Commission Recommends Sustaining Ehrlich Election Law Vetoes - WBOC-TV 16, Delmarvas News Leader, FOX 21 -

Commission Recommends Sustaining Ehrlich Election Law Vetoes


ANNAPOLIS, Md. (AP)- A commission appointed by Gov. Robert Ehrlich recommended Tuesday that the legislature sustain the Republican governor's vetoes of four election bills passed last year by the Democratic-controlled General Assembly.

Three of the bills were intended to increase voter turnout by making it easier for Marylanders to cast ballots in elections beginning with September primary. The fourth bill called for an independent study of the state's electronic voting machines.

The Governor's Commission on the Administration of Election Laws said the proposed law isn't needed because the state has already commissioned two studies.

Democratic leaders were not swayed by the commission's findings and may seek to override the vetoes of the three voter access bills.

House Speaker Michael Busch and Senate President Thomas V. Mike Miller said they were not consulted when the commission was appointed.

"He never asked for any input from us," Busch said. "He has a group that was handpicked say that we don't need to override the vetoes."

The members of the commission were not appointed until the end of October, and Miller said the report "was probably written before it started."

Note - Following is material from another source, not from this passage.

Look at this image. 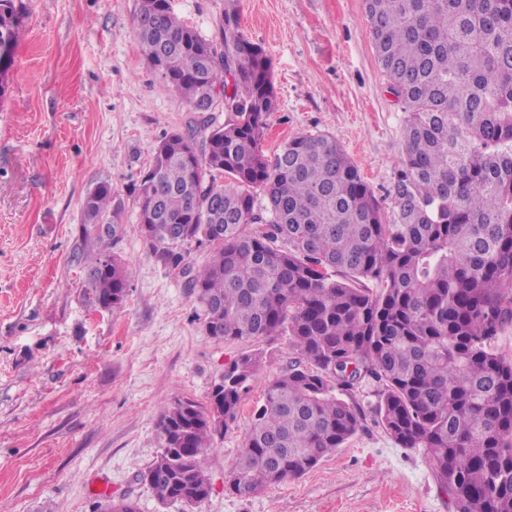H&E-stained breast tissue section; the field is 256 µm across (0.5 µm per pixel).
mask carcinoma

Henry Fawell, an Ehrlich spokesman, said the commission is made up "of extremely knowledgeable people from across the political spectrum who bring a world of insight to this issue."

Legislative leaders may not agree with the report, "but the collective reputations of the members are beyond reproach," he said.

The three bills dealing with voter access would allow voting from Tuesday through Saturday the week before elections at a limited number of polling places, permit anyone to vote by absentee ballot for any reason and allow people whose names are not on voter rolls to use provisional ballots anywhere in the state instead of just their own precincts.

Ehrlich criticized the legislature for passing bills he said would make Maryland elections subject to voter fraud, a charge Miller and Busch said is inaccurate.

Miller said 30 states permit early voting and several allow anyone to use absentee ballots.

"The governor wants to continue to put hurdles in front of voters," Busch said.

Based on testimony from election officials, the commission said it had serious reservations about the burden election officials would face implementing the early voting system by the September primary. The commission voted unanimously to recommend upholding the veto and suggested creating a task force to recommend methods to allow early voting by the 2008 election.

The commission's report said allowing Marylanders to use absentee ballots even if they could vote in their precincts on election day would create more opportunities for fraud.

It expressed similar concerns about expanding the use of provisional ballots, which were mandated by federal law to ensure that voters whose names are incorrectly left off lists of registered voters can cast ballots.